Un roman né dans le sillage du mouvement MeToo
C’est à travers « Déferlante », publié aux Éditions Michel Lafon (464 pages, 21,95€), que l’écrivaine livre son ouvrage le plus audacieux. Ce livre marque un tournant majeur dans son parcours créatif.
Le mouvement MeToo et les révélations d’abus dans l’univers cinématographique ont profondément inspiré cette nouvelle création. Les témoignages glaçants et le traitement réservé aux victimes ayant osé s’exprimer ont nourri sa réflexion.
« Ça pourrait être un sujet ; ces abus que l’industrie du cinéma a pu générer », explique-t-elle, souhaitant dévoiler ces mécanismes de l’intérieur. De cette volonté est né le personnage de Chloé.
Les secrets inavouables d’une dynastie bretonne
L’intrigue se déploie en Bretagne, exploitant la puissance évocatrice de l’océan pour créer des atmosphères saisissantes. L’autrice plonge dans les arcanes d’une grande famille bretonne, révélant des « péchés inavouables » et de « vieilles et rances haines ».
Pour la première fois, Cécile Denjean compose un thriller sans ses figures récurrentes comme le Major Louise Coman ou Louise Boutier. Fini également l’archétype classique de l’enquêteur et la structure d’investigation traditionnelle.
Une liberté créative retrouvée
Ce « suspense pur » représente un « grand changement, un grand virage » et un « formidable champ de liberté » pour la romancière.
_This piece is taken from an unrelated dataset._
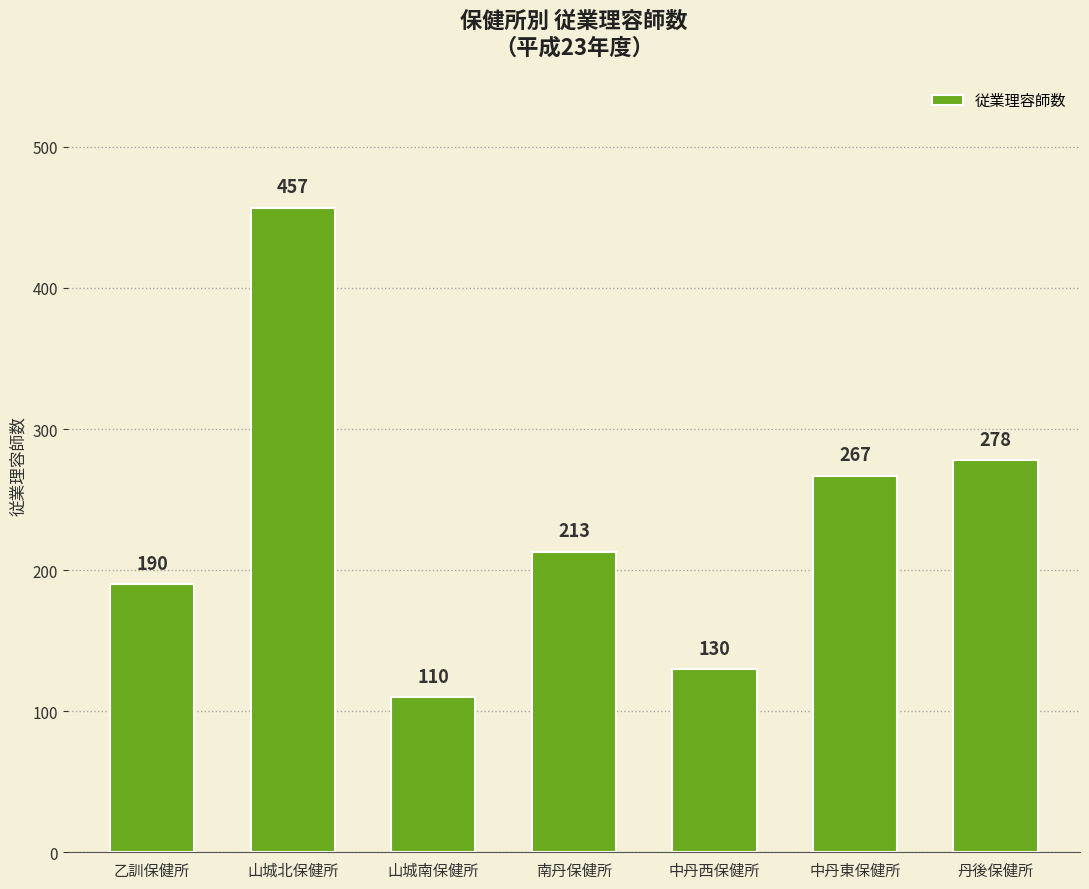

What is the difference between the maximum and minimum values?

347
Cette démarche l’a contrainte à se réinventer totalement et à explorer d’autres mécanismes narratifs.
Elle qualifie ce projet de « renouveau au niveau de ma narration et de la manière dont je m’empare de mon imaginaire et de l’écriture ». Un pari risqué mais salutaire, décrit comme un « sommet de suspense pur » et un « formidable thriller ».
Quand la fiction devient miroir social
« Le livre est un formidable vecteur », affirme l’écrivaine. Selon elle, la fiction et ses personnages permettent de « traiter de choses extrêmement réelles » et « d’interpeller les gens ».
Le genre noir offre des possibilités particulières. Il autorise à « toucher les zones d’ombre de la société, les glissements, les choses préoccupantes de notre monde ».
Divertir sans renoncer au fond
« On peut s’en emparer grâce à une fiction. On vient gratter à certains endroits », précise-t-elle. L’objectif reste de « divertir tout en ayant un vrai sujet ».
Cette approche permet de « soulever des questions ou s’emparer de questions qui sont sociétales », transformant le polar en outil de réflexion collective.
Une passion née dans les pages du Club des Cinq
La vocation littéraire de Cécile Denjean trouve ses racines dans le plaisir de la lecture. Les romans d’Enid Blyton, notamment Le Club des Cinq, ont « engendré très tôt » son désir d’écrire.
Sa motivation profonde ? « Faire vivre aux autres toutes les émotions qu’on a soi-même ressenties », confie la romancière.
L’édition de son premier livre demeure le souvenir le plus intense de sa carrière. Elle évoque une « immense joie » et un « sentiment très, très fort d’accomplissement », comparable au « Graal ».